(Excerpts from a dataset)
::::::

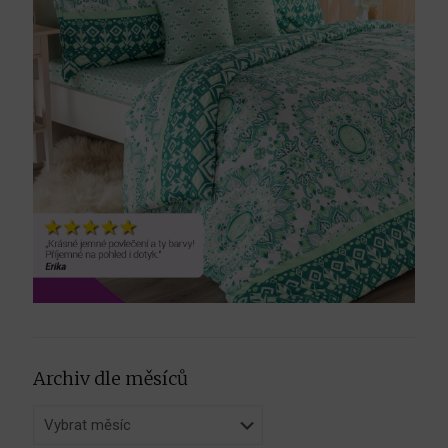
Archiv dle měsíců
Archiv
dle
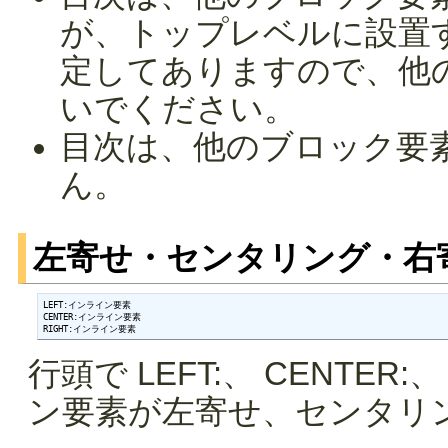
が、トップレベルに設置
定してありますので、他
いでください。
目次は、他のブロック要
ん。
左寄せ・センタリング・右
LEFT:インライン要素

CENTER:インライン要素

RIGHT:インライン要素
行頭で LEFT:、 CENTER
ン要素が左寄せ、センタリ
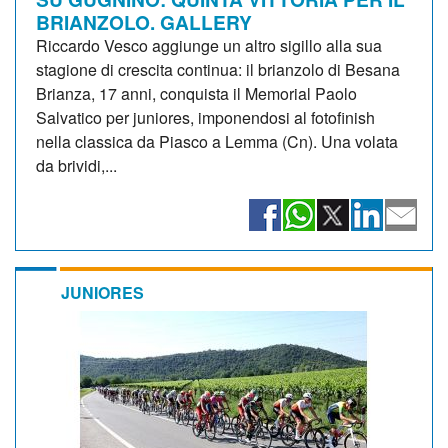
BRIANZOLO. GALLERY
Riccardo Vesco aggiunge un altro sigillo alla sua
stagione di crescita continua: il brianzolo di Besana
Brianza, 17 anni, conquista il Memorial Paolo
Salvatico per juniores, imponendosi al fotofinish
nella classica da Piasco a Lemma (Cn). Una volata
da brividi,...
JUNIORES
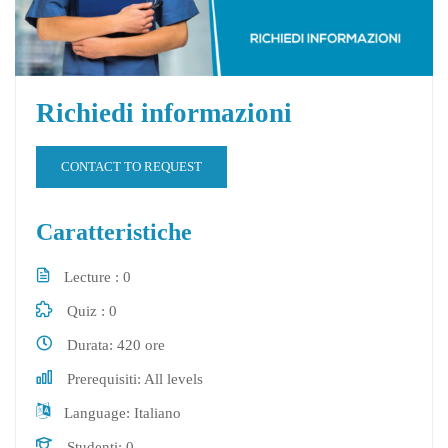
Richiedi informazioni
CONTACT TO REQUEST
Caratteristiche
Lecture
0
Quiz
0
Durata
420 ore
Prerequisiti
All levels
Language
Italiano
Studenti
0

::::::

_What you have to do_. Can you lay out every line of text in the data above as a JSON list of strings, with one string per line, leaving out blank lines and the pictures?

_Answer to the exercise_.
[
  "Archiv dle měsíců",
  "Archiv",
  "dle",
  "が、トップレベルに設置",
  "定してありますので、他",
  "いでください。",
  "目次は、他のブロック要",
  "ん。",
  "左寄せ・センタリング・右",
  "LEFT:インライン要素",
  "CENTER:インライン要素",
  "RIGHT:インライン要素",
  "行頭で LEFT:、 CENTER",
  "ン要素が左寄せ、センタリ",
  "BRIANZOLO. GALLERY",
  "Riccardo Vesco aggiunge un altro sigillo alla sua",
  "stagione di crescita continua: il brianzolo di Besana",
  "Brianza, 17 anni, conquista il Memorial Paolo",
  "Salvatico per juniores, imponendosi al fotofinish",
  "nella classica da Piasco a Lemma (Cn). Una volata",
  "da brividi,...",
  "JUNIORES",
  "Richiedi informazioni",
  "CONTACT TO REQUEST",
  "Caratteristiche",
  "Lecture",
  "0",
  "Quiz",
  "0",
  "Durata",
  "420 ore",
  "Prerequisiti",
  "All levels",
  "Language",
  "Italiano",
  "Studenti",
  "0"
]